- [Extract provided]
The Muslim Brotherhood is considered the ideological forerunner of many fundamentalist Muslim organizations.

The spiritual leader of Hamas is Sheik Ahmed Yassin, 66, who was paralyzed following an accident in his youth.

Yassin founded the Islamic Center in Gaza in 1973, turning it not only into a major religious organization but also the basis for a network of social institutions — including welfare, education and medical institutions — that increased the movement’s popularity. That paved the way for the founding of Hamas after the first Palestinian intifada began in 1987.

In 1989, Yassin was arrested by Israel and sentenced to life imprisonment for ordering the killing of Palestinians who allegedly had collaborated with the Israeli army.

He was released in 1997 in exchange for two Israeli Mossad agents captured during an assassination attempt on a Hamas leader in Jordan.

The group’s leadership is dispersed throughout the Gaza Strip and West Bank, with a few senior leaders in Syria, Lebanon and the Persian Gulf states.

Hamas receives some funding from Iran, but relies primarily on donations from Palestinian expatriates around the world and private benefactors in moderate Arab states.

- [Entries provided]
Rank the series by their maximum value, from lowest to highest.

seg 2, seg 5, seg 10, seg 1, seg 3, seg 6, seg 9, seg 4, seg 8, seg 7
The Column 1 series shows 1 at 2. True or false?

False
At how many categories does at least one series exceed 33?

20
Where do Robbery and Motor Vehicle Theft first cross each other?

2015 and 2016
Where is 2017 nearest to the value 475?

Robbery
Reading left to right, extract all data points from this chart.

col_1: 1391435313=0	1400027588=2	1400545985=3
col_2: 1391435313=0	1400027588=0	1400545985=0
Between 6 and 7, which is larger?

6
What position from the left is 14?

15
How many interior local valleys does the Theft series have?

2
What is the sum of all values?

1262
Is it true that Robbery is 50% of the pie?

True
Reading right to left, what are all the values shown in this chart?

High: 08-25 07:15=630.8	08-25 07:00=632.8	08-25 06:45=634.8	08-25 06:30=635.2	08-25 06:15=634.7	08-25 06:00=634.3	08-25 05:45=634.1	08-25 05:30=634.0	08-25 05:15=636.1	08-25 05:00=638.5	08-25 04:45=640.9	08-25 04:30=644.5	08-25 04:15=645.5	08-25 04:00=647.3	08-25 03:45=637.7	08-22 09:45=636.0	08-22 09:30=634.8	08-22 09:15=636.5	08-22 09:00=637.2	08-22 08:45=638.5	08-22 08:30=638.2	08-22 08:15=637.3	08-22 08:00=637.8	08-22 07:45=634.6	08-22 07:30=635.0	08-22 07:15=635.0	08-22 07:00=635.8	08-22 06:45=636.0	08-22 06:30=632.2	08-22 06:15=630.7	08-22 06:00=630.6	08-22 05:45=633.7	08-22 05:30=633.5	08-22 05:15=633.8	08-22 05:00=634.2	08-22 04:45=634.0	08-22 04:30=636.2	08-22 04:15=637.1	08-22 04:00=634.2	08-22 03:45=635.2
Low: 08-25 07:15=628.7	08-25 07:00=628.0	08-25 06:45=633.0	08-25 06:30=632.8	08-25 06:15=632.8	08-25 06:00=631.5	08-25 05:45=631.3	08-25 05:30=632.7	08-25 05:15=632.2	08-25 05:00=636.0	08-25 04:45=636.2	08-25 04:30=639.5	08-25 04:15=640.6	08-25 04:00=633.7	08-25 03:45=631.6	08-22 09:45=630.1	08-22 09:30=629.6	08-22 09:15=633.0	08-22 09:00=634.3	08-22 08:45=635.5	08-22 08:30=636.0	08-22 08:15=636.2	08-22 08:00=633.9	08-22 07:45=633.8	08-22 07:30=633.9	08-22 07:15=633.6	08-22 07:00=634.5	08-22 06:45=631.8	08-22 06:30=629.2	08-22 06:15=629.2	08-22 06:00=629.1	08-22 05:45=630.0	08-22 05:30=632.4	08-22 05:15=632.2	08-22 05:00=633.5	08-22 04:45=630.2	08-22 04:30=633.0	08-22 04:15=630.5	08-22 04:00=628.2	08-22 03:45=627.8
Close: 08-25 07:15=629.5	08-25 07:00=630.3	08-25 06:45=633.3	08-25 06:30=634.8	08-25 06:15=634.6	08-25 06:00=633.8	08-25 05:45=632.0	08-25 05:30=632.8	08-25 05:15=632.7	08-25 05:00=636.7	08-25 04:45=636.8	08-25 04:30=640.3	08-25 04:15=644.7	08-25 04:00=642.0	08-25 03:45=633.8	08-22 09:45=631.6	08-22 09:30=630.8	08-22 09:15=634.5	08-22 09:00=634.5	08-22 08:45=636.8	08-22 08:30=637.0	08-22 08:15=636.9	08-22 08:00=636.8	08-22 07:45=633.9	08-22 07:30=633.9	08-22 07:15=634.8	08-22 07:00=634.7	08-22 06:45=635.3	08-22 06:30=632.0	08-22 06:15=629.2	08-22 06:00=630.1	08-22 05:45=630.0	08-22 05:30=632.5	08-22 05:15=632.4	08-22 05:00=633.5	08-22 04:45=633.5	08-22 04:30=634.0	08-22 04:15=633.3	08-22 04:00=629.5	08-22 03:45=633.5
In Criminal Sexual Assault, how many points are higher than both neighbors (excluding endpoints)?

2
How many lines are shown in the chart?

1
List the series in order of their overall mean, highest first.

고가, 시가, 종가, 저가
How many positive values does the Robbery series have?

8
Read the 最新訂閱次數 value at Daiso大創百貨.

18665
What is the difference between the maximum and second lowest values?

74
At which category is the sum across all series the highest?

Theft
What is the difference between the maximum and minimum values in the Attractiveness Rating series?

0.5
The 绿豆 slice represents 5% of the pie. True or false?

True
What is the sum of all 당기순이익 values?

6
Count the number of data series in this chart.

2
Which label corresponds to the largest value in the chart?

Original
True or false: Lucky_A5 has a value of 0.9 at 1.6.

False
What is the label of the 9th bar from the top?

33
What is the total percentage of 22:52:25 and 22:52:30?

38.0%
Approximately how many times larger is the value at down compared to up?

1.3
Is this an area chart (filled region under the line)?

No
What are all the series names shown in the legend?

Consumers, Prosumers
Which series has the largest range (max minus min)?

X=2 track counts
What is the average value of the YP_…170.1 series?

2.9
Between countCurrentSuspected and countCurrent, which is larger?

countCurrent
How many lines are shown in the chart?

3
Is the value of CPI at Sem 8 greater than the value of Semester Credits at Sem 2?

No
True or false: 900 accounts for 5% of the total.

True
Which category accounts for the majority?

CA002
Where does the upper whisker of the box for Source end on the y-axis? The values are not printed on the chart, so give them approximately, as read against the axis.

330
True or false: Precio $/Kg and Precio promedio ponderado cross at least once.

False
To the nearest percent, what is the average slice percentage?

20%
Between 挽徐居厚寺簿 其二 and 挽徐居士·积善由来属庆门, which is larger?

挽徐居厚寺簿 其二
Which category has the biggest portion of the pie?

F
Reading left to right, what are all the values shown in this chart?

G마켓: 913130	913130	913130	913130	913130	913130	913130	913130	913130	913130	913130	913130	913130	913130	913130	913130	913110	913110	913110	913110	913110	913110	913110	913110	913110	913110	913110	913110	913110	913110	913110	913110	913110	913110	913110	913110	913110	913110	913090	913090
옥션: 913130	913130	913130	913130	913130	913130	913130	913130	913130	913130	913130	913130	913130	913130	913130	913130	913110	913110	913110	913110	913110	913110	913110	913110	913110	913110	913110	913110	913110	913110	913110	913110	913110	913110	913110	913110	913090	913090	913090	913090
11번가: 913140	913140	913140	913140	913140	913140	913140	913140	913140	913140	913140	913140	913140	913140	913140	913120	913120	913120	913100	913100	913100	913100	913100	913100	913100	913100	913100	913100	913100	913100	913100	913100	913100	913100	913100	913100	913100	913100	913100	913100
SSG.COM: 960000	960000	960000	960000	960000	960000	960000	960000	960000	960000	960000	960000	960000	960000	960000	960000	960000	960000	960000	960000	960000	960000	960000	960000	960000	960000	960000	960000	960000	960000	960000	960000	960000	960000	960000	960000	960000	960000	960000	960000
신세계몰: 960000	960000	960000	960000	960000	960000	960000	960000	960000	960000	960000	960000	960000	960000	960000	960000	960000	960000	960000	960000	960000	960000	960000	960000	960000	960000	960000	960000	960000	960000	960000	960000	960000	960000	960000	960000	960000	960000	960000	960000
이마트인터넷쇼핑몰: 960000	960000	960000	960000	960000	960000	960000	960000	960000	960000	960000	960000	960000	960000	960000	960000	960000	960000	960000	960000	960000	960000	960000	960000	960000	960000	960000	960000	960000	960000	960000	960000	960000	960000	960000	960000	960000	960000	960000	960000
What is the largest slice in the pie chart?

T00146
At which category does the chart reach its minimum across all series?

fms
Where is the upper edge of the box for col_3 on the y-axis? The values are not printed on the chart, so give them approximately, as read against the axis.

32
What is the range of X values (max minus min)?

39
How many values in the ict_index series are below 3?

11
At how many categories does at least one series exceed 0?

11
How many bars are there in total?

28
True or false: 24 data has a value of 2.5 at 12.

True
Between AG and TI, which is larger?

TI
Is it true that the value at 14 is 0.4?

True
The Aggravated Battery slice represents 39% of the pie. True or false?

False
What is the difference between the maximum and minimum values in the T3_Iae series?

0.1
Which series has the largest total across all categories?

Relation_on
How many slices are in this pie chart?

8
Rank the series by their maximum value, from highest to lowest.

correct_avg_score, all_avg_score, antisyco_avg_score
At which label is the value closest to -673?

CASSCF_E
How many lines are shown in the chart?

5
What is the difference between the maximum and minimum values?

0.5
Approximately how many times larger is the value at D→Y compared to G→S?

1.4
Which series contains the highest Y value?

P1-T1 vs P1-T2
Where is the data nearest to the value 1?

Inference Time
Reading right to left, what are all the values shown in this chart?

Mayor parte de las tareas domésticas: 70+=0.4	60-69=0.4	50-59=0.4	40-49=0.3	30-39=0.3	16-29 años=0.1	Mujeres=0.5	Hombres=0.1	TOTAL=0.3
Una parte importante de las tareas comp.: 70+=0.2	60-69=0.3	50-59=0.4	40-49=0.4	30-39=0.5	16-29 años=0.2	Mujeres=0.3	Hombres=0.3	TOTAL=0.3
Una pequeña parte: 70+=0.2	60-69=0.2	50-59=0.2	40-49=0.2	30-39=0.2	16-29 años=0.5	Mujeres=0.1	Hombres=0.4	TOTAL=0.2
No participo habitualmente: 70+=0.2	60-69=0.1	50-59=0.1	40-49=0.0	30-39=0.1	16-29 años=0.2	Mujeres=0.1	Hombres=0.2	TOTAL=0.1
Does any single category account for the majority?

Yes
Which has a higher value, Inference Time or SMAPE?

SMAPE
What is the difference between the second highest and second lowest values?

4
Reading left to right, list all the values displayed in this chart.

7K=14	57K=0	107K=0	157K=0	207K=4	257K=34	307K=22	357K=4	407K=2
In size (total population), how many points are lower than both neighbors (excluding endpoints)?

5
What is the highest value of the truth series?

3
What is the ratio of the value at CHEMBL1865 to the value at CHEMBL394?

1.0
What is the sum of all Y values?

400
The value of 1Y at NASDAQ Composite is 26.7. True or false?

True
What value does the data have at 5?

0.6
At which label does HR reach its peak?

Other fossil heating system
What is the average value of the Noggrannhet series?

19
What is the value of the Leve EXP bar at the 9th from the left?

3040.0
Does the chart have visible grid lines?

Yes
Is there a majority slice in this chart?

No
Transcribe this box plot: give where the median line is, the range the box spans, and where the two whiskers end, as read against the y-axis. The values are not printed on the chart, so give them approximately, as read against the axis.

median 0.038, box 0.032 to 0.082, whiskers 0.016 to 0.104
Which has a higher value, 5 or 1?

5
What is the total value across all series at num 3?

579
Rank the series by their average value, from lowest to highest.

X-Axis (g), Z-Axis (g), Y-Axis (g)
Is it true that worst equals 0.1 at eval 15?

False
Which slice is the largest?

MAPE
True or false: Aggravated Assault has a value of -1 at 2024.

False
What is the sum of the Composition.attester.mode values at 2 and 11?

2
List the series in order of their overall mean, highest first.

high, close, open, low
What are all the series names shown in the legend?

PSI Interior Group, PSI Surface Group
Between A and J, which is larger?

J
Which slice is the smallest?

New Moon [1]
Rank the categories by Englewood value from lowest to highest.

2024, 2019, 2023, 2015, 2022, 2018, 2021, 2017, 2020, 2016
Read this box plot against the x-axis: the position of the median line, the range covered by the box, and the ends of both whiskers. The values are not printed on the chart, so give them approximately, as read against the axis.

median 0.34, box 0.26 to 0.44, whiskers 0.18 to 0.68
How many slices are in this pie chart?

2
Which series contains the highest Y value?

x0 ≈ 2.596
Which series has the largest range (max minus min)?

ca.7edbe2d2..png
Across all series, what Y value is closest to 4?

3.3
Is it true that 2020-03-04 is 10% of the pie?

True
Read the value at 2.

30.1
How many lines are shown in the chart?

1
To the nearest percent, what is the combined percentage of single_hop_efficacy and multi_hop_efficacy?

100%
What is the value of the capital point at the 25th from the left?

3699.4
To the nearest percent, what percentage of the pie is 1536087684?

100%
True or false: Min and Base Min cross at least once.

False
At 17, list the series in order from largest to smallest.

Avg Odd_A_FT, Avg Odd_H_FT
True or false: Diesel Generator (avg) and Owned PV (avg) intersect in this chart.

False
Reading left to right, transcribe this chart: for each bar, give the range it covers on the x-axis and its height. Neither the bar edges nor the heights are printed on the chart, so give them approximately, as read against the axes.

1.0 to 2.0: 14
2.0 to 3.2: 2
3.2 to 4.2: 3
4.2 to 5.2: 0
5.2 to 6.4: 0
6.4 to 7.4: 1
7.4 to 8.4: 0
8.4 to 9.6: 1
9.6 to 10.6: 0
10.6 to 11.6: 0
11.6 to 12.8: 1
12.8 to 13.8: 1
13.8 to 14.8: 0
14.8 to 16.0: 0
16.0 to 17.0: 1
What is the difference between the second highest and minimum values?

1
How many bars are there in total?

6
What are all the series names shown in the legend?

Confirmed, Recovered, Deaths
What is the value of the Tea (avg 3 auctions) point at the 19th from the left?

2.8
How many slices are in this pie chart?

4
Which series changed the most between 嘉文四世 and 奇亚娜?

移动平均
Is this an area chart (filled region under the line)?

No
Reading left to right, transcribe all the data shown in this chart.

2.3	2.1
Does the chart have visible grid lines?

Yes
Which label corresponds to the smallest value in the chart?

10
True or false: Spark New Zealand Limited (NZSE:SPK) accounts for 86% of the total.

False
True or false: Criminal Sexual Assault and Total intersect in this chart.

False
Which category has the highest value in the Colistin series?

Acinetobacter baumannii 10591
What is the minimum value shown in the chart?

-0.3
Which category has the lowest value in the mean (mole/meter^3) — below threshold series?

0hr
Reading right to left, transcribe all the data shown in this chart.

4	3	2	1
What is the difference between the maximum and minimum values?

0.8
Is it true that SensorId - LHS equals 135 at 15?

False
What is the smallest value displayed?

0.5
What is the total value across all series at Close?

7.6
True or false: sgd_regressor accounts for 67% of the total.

- [Tasks to complete]
**a)** Decide whether each statement agrees with the passage on Hamas. Answer yes or no for each, and quote the words of the passage that decide it.
(i) Yassin founded the Islamic Center in Gaza in 1987.
(ii) Yassin was freed in exchange for two Israeli Mossad agents.
(iii) Hamas depends mainly on funding from Iran.
**b)** In one to three sentences, explain how the Islamic Center in Gaza helped lead to the founding of Hamas, according to the passage on Hamas.
**c)** Continue the passage on Hamas, picking up after its final sentence.

- [Outputs by task]
**a)**
(i) No: "Yassin founded the Islamic Center in Gaza in 1973"
(ii) Yes: "He was released in 1997 in exchange for two Israeli Mossad agents captured during an assassination attempt on a Hamas leader in Jordan."
(iii) No: "Hamas receives some funding from Iran, but relies primarily on donations from Palestinian expatriates around the world and private benefactors in moderate Arab states."

**b)** Yassin made the Islamic Center both a major religious organization and the basis for a network of welfare, education and medical institutions. That network increased the movement's popularity. This paved the way for Hamas to be founded after the first Palestinian intifada began in 1987.

**c)**
Some of Hamas’ fund-raising and propaganda activity takes place in Western Europe and North America. Israeli intelligence in the past has pointed at possible links between Hamas and Al-Qaida and Hezbollah, but so far those ties have not been proved.

ISLAMIC JIHAD: This fundamentalist group was inspired by the Iranian Revolution of 1979.

Islamic Jihad is a coalition of several radical Islamic factions that became active after 1979 in the West Bank, mainly under the influence of the Iranian Islamic revolution and the growing Islamic militancy in the region.

It, too, aspires to destroy Israel as part of a jihadist “holy war” to impose the rule of Islam in the world.

The group carried out its first terror attacks in mid-1986, before the first intifada began.

The organization is led by Ramadan Shallah, who is based in Damascus. It receives financial assistance from Iran and limited logistic assistance from Syria.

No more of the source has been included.